Loading CSV Data into an Impala Table

For this demonstration, we will be using the tips.csv dataset.

Use the following steps to save this file to a project in Cloudera Data Science Workbench, and then load it into a table in Apache Impala.
  1. Create a new Cloudera Data Science workbench project.
  2. Create a folder called data and upload tips.csv to this folder.
  3. The next steps require access to services on the CDH cluster. If Kerberos has been enabled on the cluster, enter your credentials (username, password/keytab) in Cloudera Data Science Workbench to enable access.
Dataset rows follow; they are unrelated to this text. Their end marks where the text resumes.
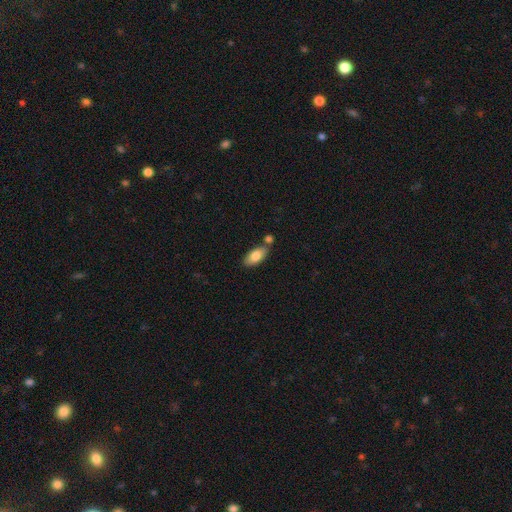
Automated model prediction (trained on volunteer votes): Q: Smooth or featured?
A: smooth (81%); runner-up: featured or disk (12%)
Q: How rounded?
A: in between (90%); runner-up: cigar-shaped (7%)
Q: Merging?
A: none (67%); runner-up: merger (17%)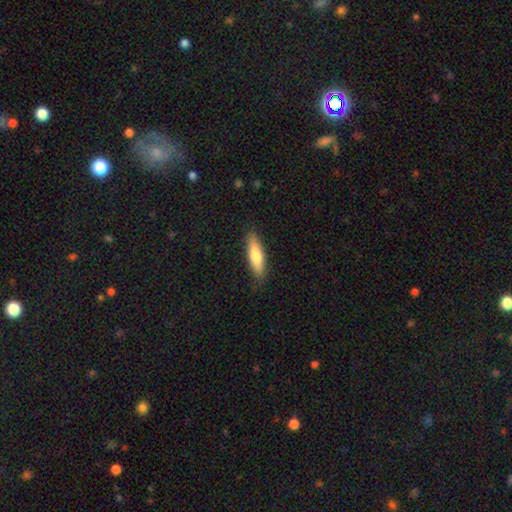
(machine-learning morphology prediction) smooth 77%, featured or disk 17%, star or artifact 5%. Down the decision tree: how rounded — cigar-shaped (64%); merging — none (86%).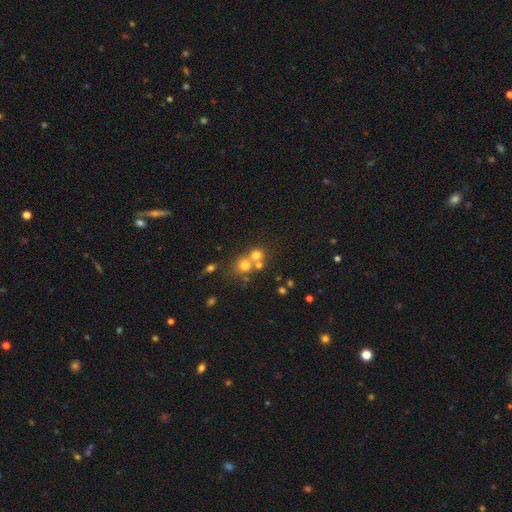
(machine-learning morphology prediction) Smooth or featured? smooth (53%)
How rounded? round (83%)
Merging? merger (46%)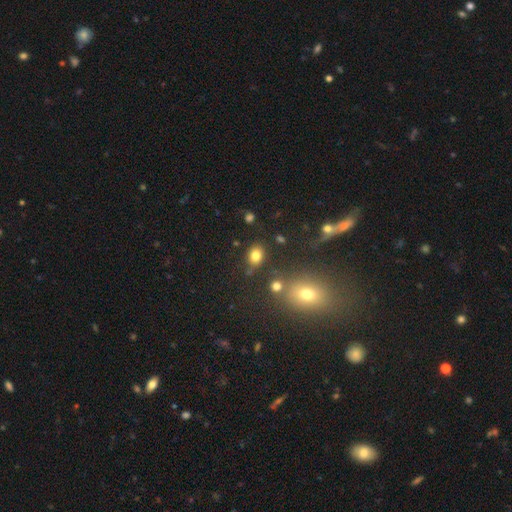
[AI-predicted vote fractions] smooth-or-featured: smooth: 80% | star or artifact: 13% | featured or disk: 7%
  how-rounded: in between: 65% | round: 33% | cigar-shaped: 1%
  merging: none: 78% | minor disturbance: 13% | merger: 6% | major disturbance: 4%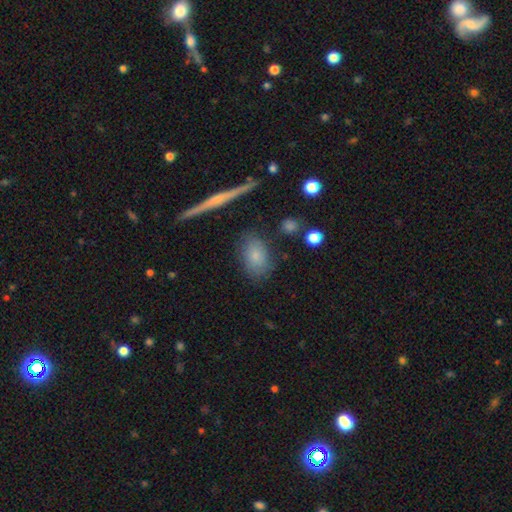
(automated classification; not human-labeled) The model was most divided on "merging": none: 76%, minor disturbance: 15%, major disturbance: 5%, merger: 4%. More confident: how rounded — in between (80%); smooth or featured — smooth (77%).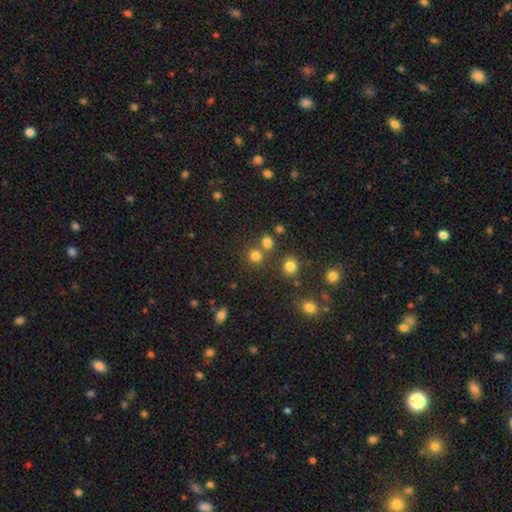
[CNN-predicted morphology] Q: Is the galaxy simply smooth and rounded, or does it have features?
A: smooth — 76%.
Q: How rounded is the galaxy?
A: round — 86%.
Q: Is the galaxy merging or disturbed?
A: none — 67%.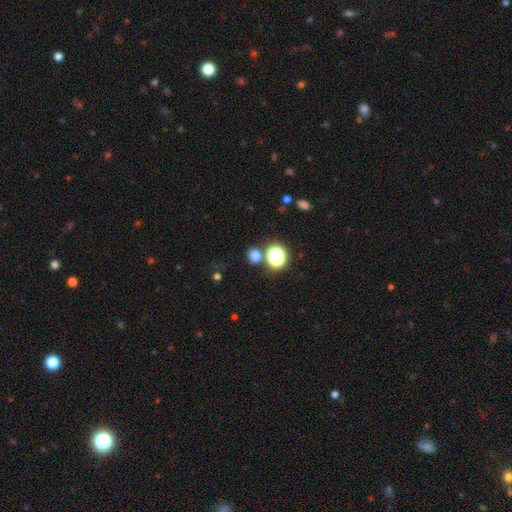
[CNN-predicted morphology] type=smooth (71%); roundness=round (81%); merging=none (75%).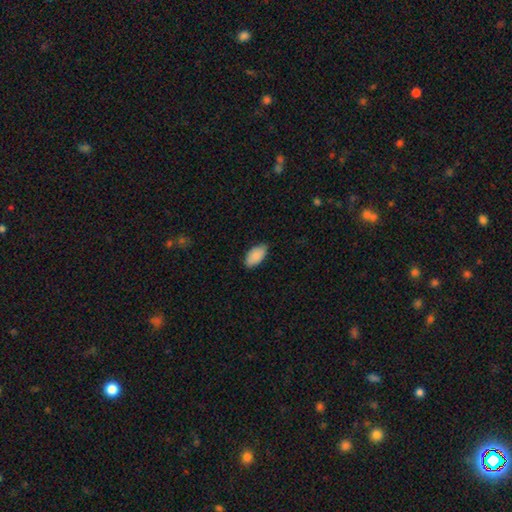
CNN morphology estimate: The model was most divided on "merging": none: 76%, minor disturbance: 20%, major disturbance: 3%, merger: 1%. More confident: how rounded — in between (95%); smooth or featured — smooth (88%).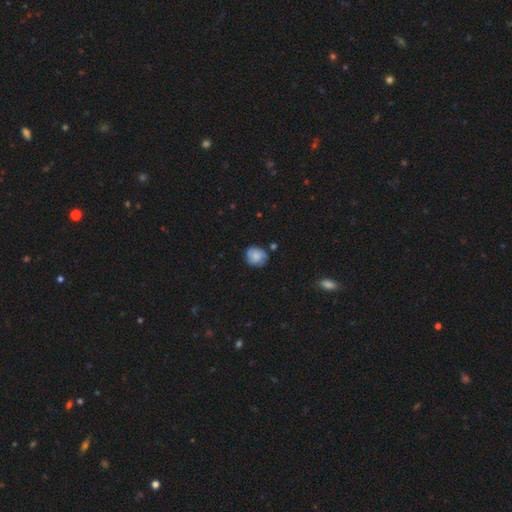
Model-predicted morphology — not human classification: This is likely a smooth galaxy (67%). How rounded: likely round (76%). Merging: likely none (68%).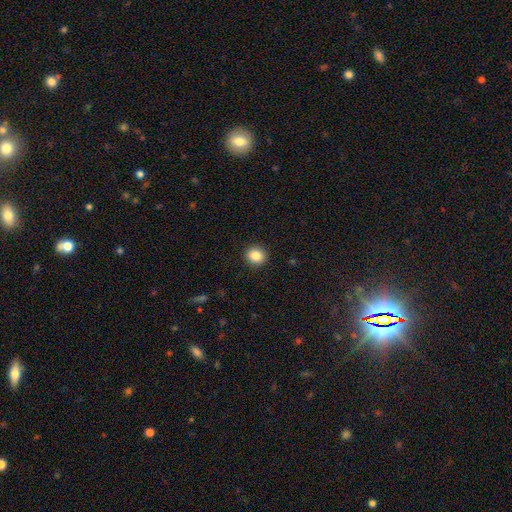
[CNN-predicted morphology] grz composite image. It shows a smooth galaxy with no disk features (86%) that is round (86%). Merging: none (92%).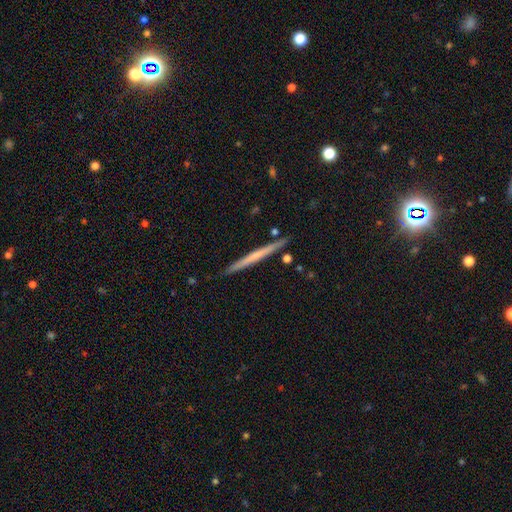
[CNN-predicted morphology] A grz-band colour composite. It shows a featured or disk galaxy (50%) viewed edge-on (97%). Merging: none (90%).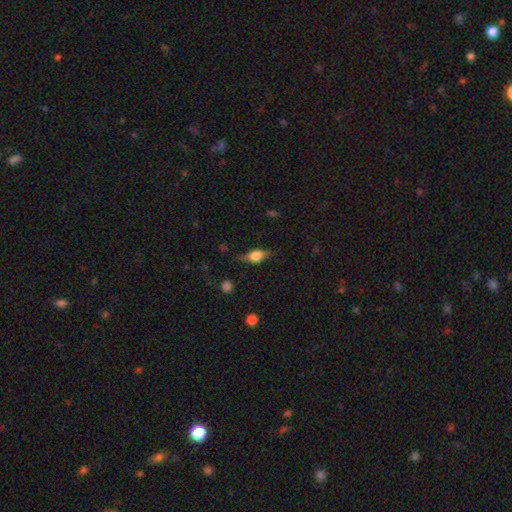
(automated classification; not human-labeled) featured or disk 47%, smooth 43%, star or artifact 9%. Down the decision tree: merging — none (78%).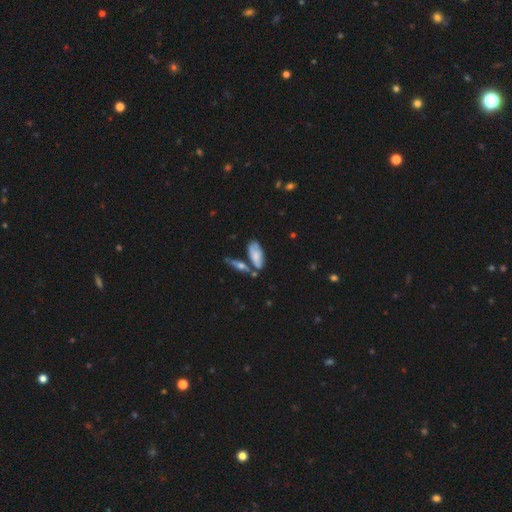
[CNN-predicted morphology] smooth-or-featured: smooth: 63% | featured or disk: 30% | star or artifact: 7%
  how-rounded: in between: 80% | cigar-shaped: 18% | round: 2%
  merging: none: 51% | merger: 22% | minor disturbance: 21% | major disturbance: 7%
  4. Navigate back to the project Overview page and click Open Workbench.
  5. Launch a new session (Python or R).
  6. Open the Terminal.
    1. Run the following command to create an empty table in Impala called tips. Replace <impala_daemon_hostname> with the hostname for your Impala daemon.
      impala-shell -i <impala_daemon_hostname>:21000 -q '
        CREATE TABLE default.tips (
          `total_bill` FLOAT,
          `tip` FLOAT,
          `sex` STRING,
          `smoker` STRING,
          `day` STRING,
          `time` STRING,
          `size` TINYINT)
        ROW FORMAT DELIMITED FIELDS TERMINATED BY ","
        LOCATION "hdfs:///user/hive/warehouse/tips/";'
    1. Run the following command to load data from the /data/tips.csv file into the Impala table.
      hdfs dfs -put data/tips.csv /user/hive/warehouse/tips/